_Selected passage_.
Misia Candle Night 2016
- Start date: September 10, 2016
- End date: September 11, 2016
- Legs: 1
- No. of shows: 2 in Asia

Misia concert chronology
- Misia Hoshizora no Live IX: Premium Live (2016); Misia Candle Night 2016 (2016); The Tour of Misia Love Bebop: All Roads Lead to You (2016–17);

= Misia Candle Night 2016 =

2016 concert tour by Misia

Misia Candle Night 2016 was a concert tour by Japanese singer Misia and the fifth installment of the Misia Candle Night concert series. The two-date tour was held in collaboration with the World Heritage Theater project on September 10-11, 2016 at Kasuga-taisha in Nara, Nara to commemorate the Shinto shrine and World Heritage Site's 60th anniversary and the first Shikinen Zōtai (式年造替) ritual in 20 years.

_Problem 1_.
According to the Misia Candle Night 2016 article, what did staging the two dates at Kasuga-taisha commemorate? Answer in one to three sentences.
_Problem 2_.
Carry on the Misia Candle Night 2016 article from its final sentence.

_Recorded information_.
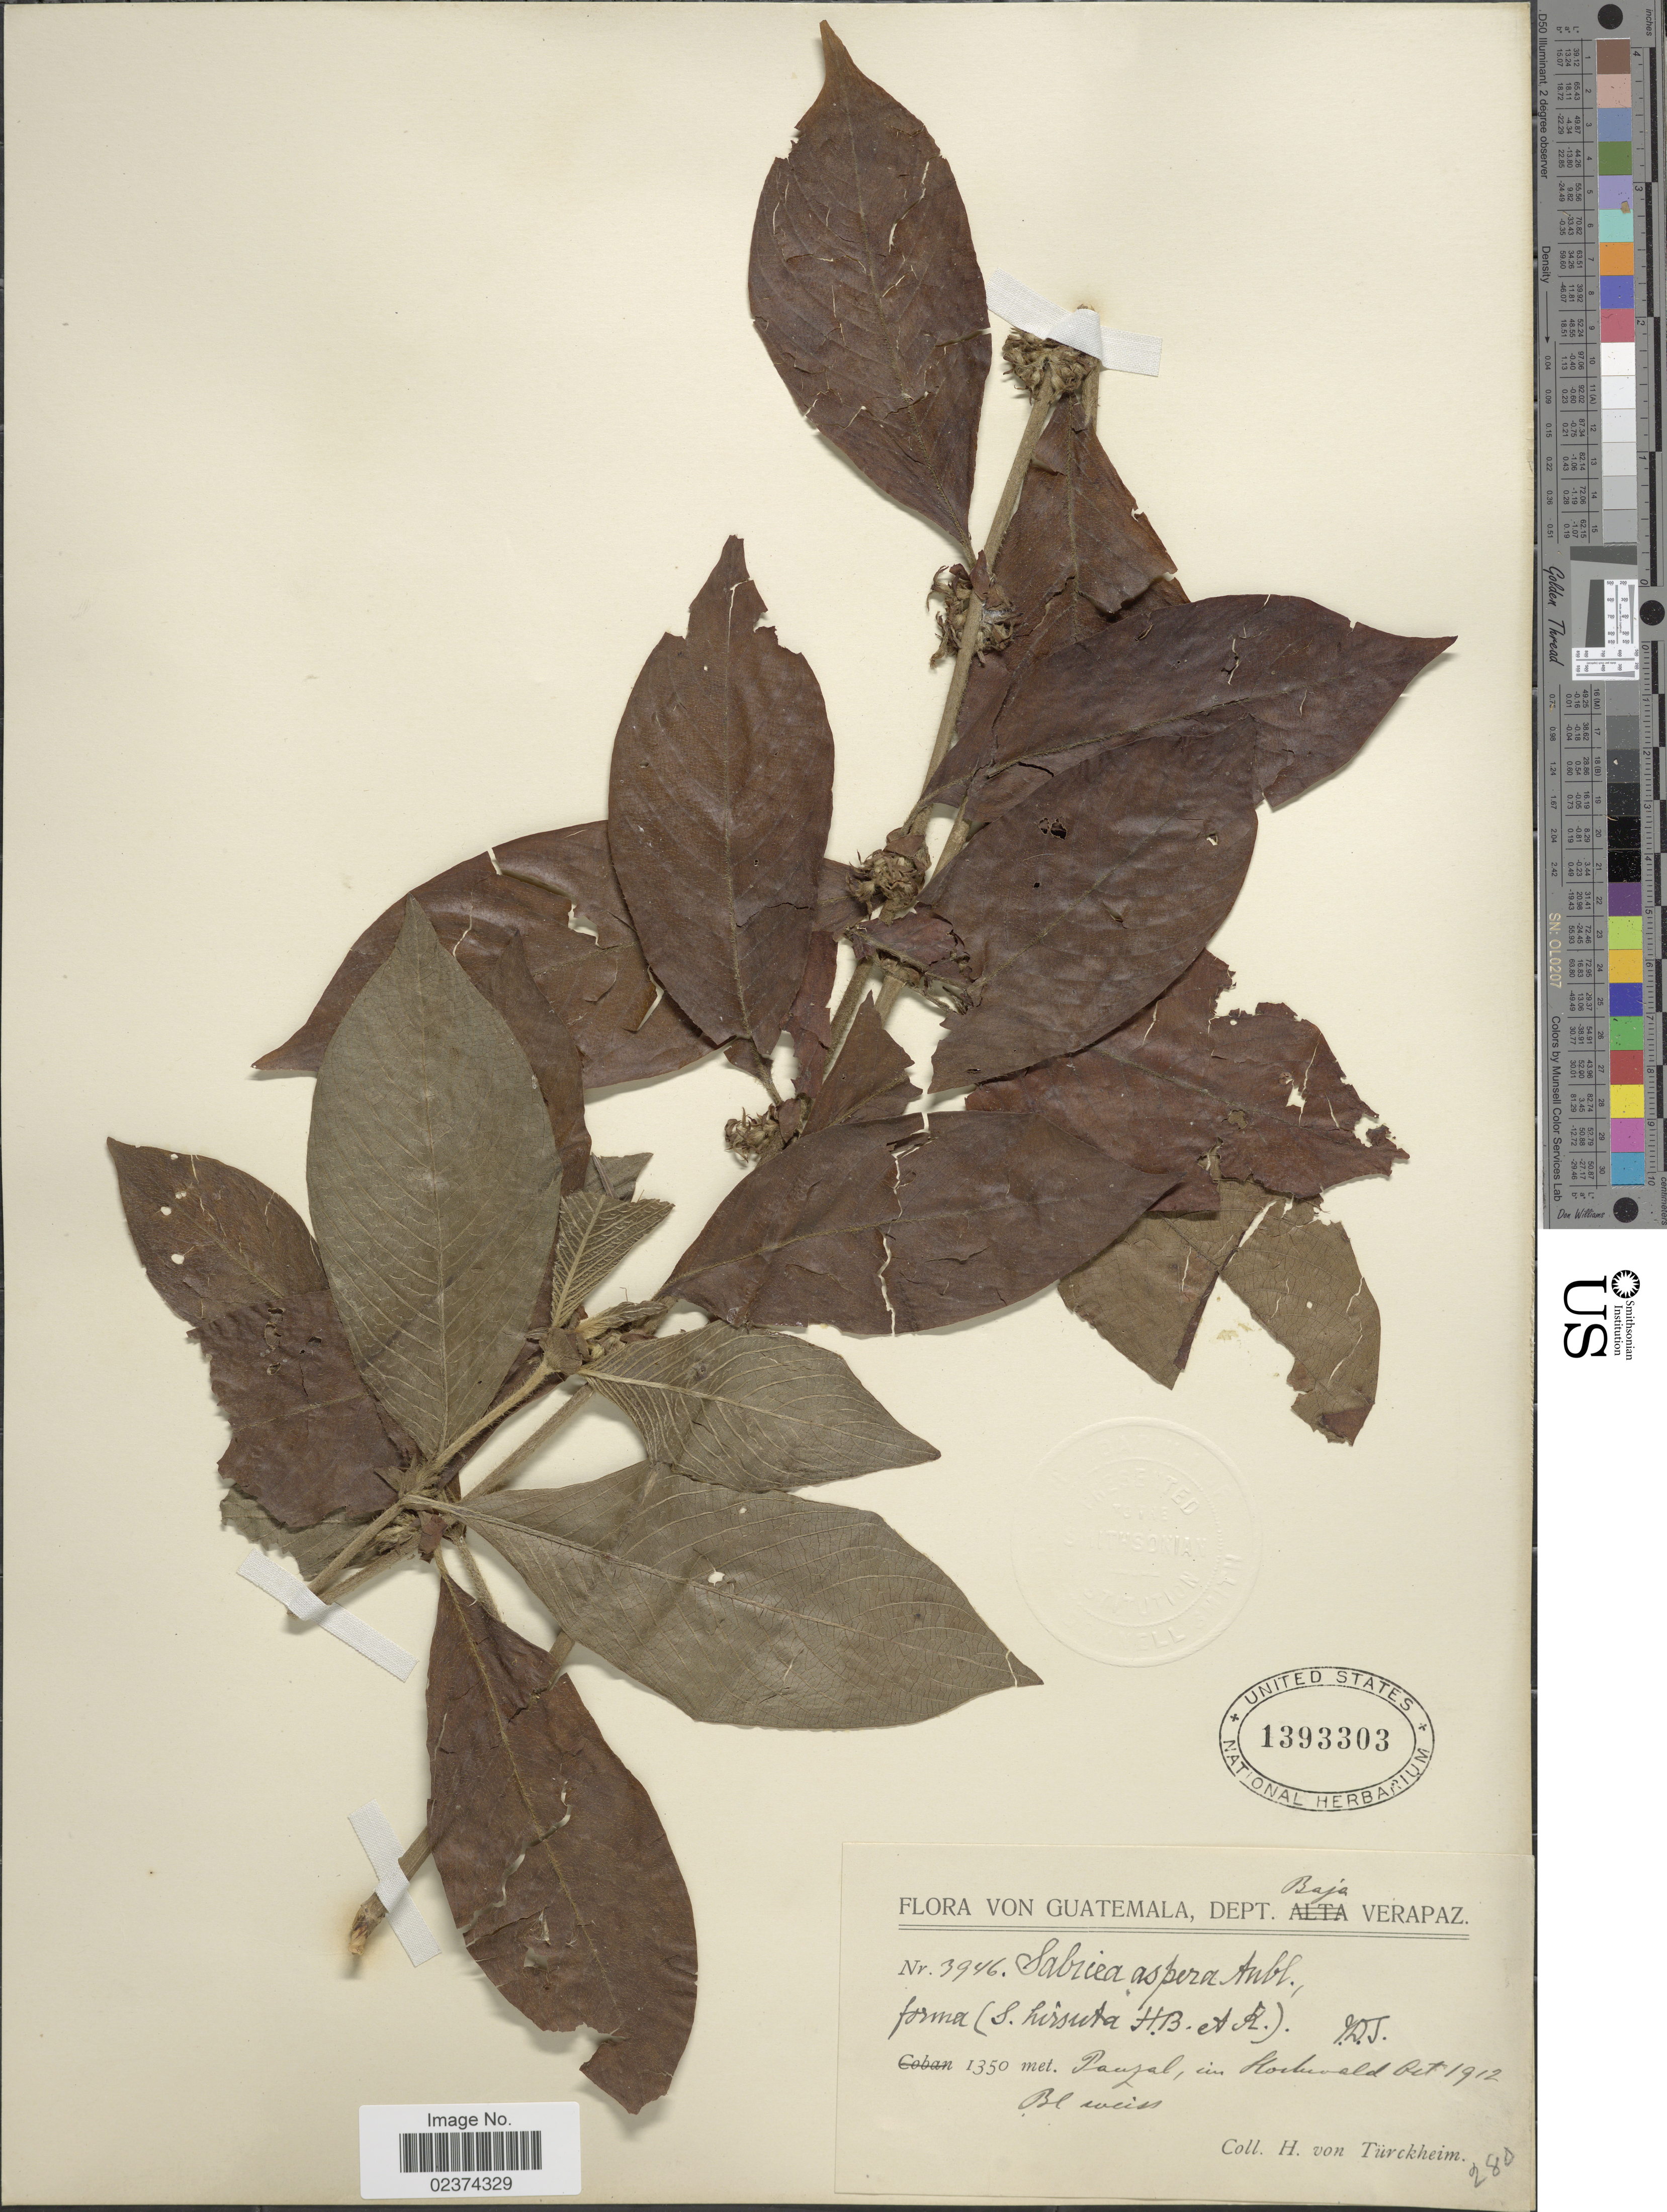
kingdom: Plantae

--

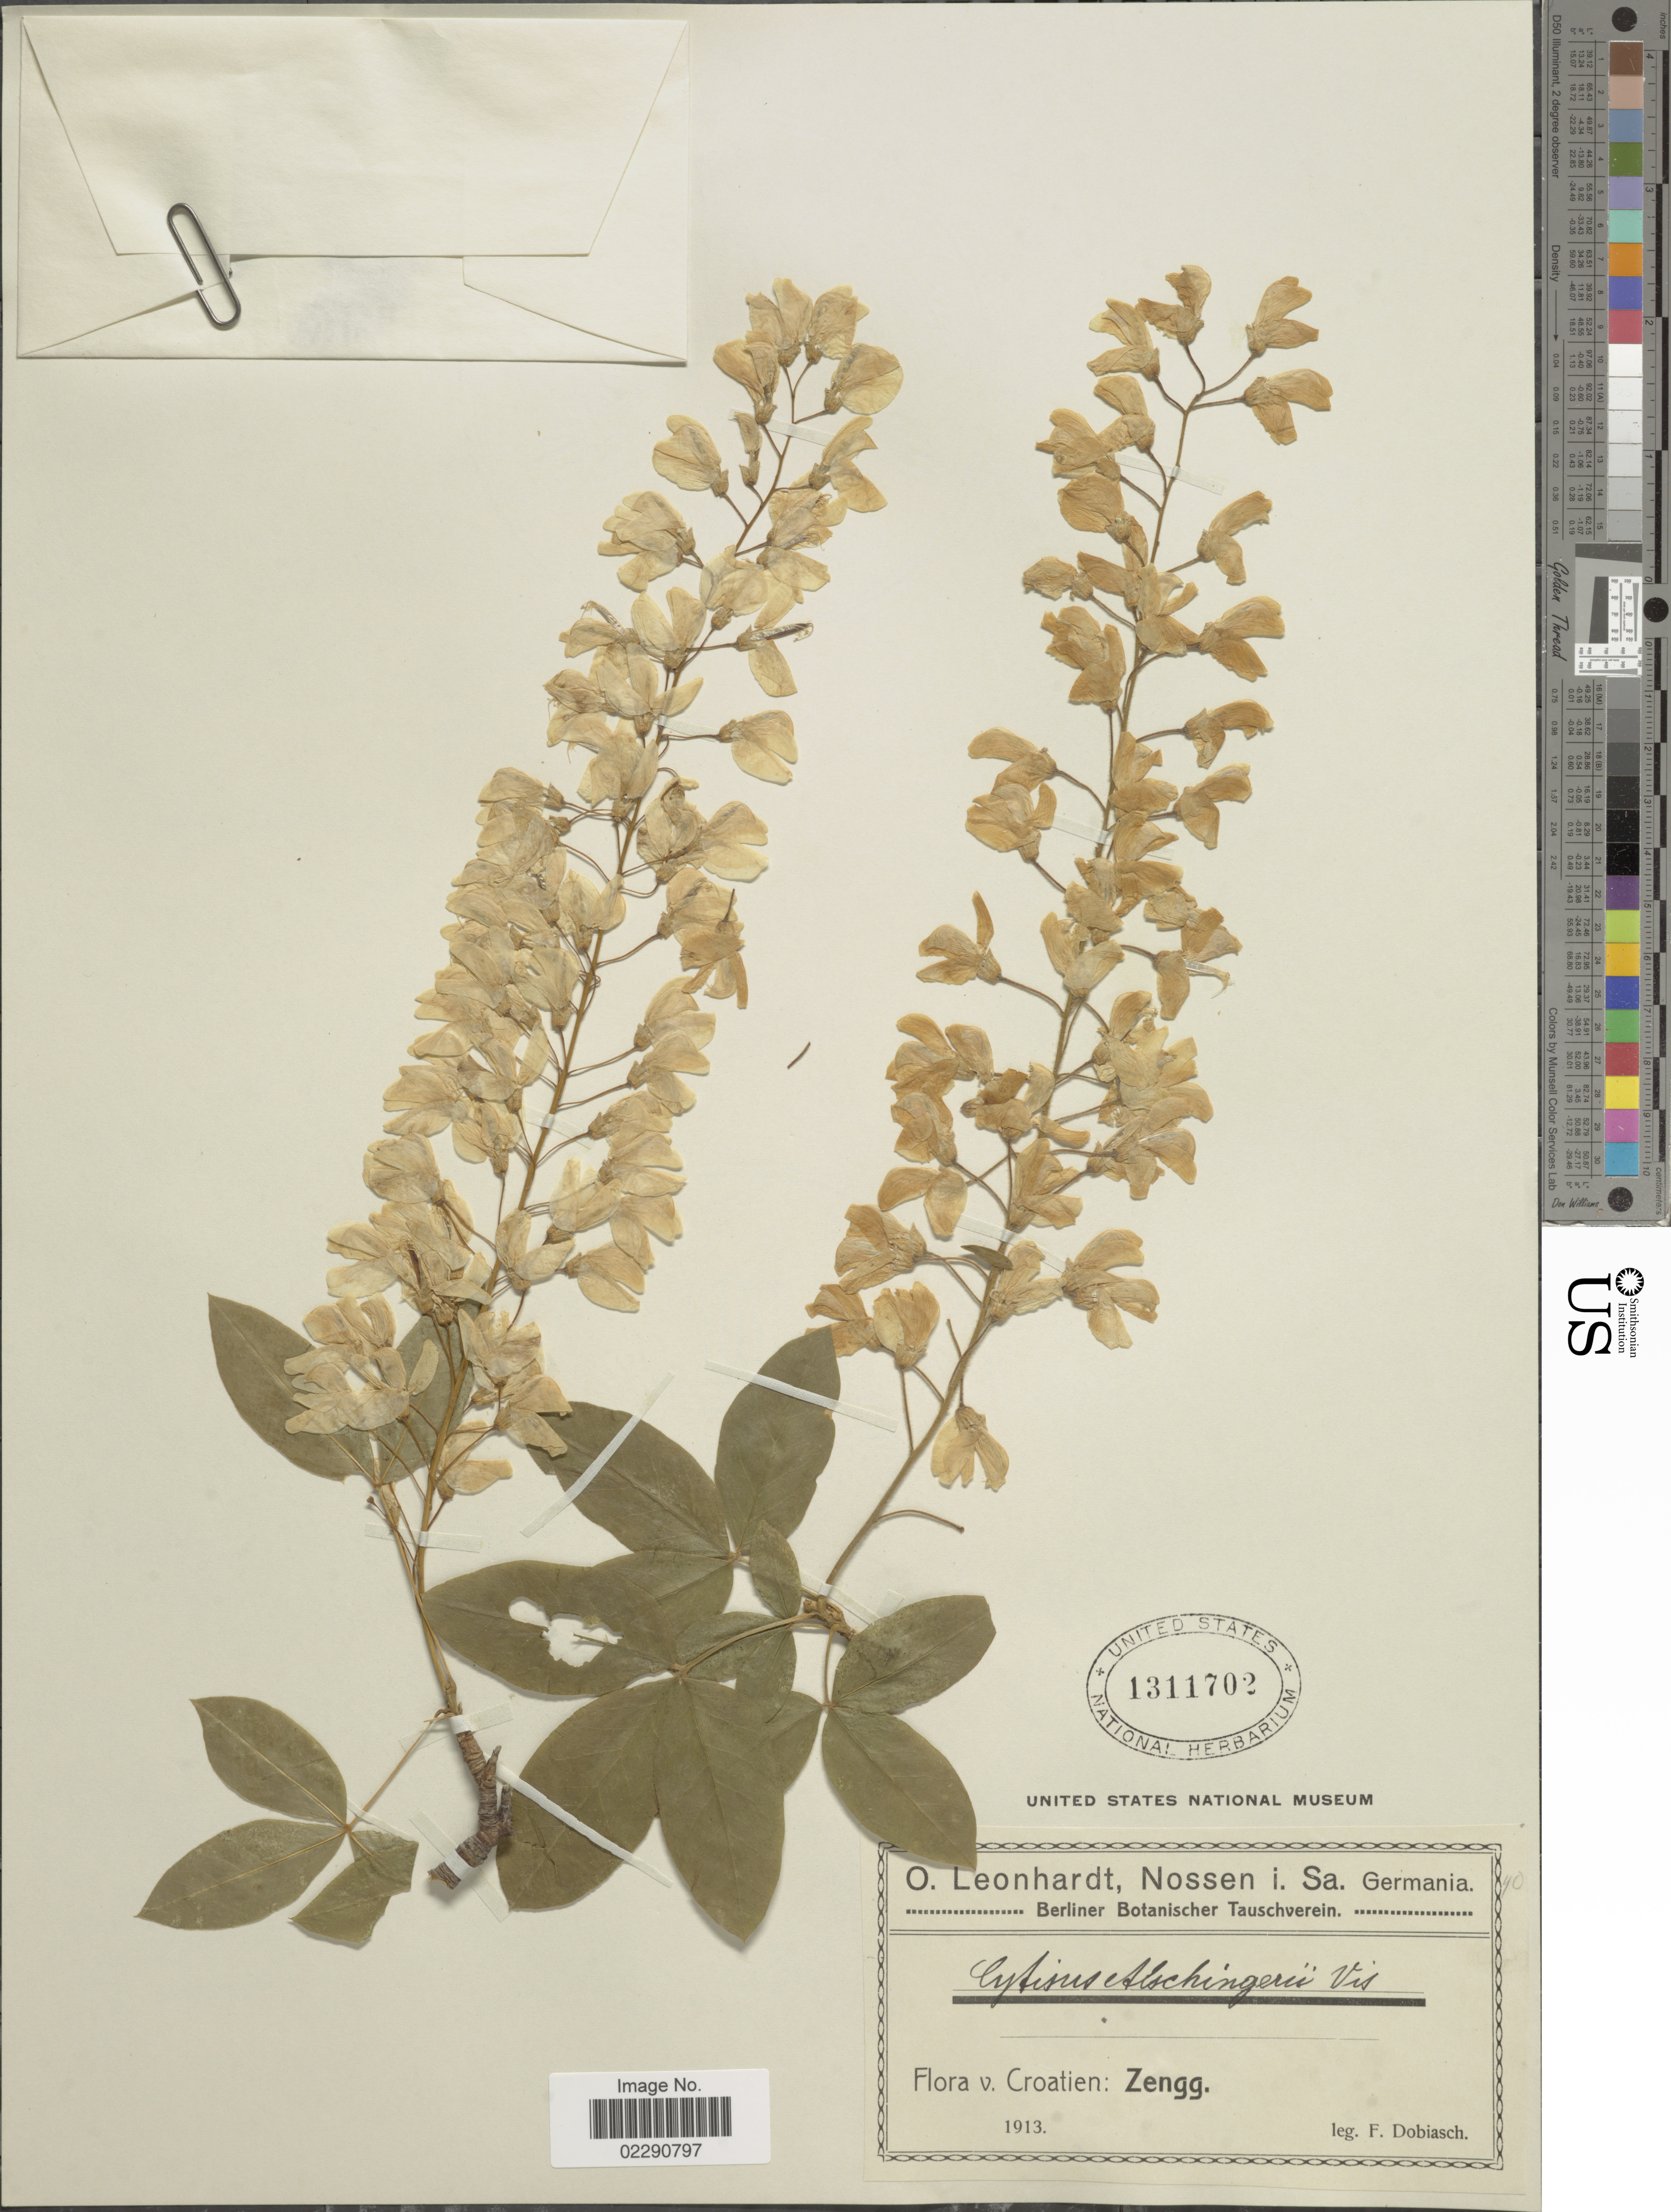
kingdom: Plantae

_Task response 1_.
The shows at Kasuga-taisha in Nara marked the Shinto shrine and World Heritage Site's 60th anniversary. They also marked its first Shikinen Zōtai (式年造替) ritual in 20 years.

_Task response 2_.
==Background==
On June 6, 2016, Misia announced the two dates for the 2016 installment of the Misia Candle Night concert series. The concerts announced to be held on a special outdoor stage on the Tobihino (飛火野) hill of the Nara Park, where the Kasuga Shrine is located. On June 20, 2016, Michiko Shimizu was announced as a special guest for the two-date tour. Tickets went on sale to the general public on August 20, 2016. The charity Candle Night Bar, whose proceeds go toward the non-profit organization Mudef, raised funds of 441,401 yen for the two shows combined.

==Set list==
This set list is representative of the concert on September 11, 2016. It does not represent all concerts for the duration of the tour.

1. "Super Rainbow"
2. "Mayonaka no Hide-and-seek" (真夜中のHIDE-AND-SEEK, "Midnight Hide-and-seek")
3. "Anata ni Smile :)"
4. "Satchan"
5. "Hyakunen no Koe no Uta" (100年の声の歌, "Hundred Years of Voices in a Song")
6. "Watashi no Folk Medley" (私のフォークメドレー, "My Folk Medley")
7. "Ame no Machi o" (雨の街を, "In a Rainy Town") (Yumi Arai cover)
8. "Boku ga Ichiban Hoshikatta Mono" (Noriyuki Makihara cover)
9. "Machi" (街, "Town") (Tsuyoshi Domoto cover)
10. "Let It Smile"
11. "Indigo Waltz" (Toshinobu Kubota cover)
12. "Aitakute Ima"
13. "Orphans no Namida"
14. "One Day, One Life"
15. "Life in Harmony"
16. "Hatenaku Tsuzuku Story"
Encore
1. - "Hitotsu Dake" (ひとつだけ, "Only One") (Akiko Yano cover)
2. "Candle of Life"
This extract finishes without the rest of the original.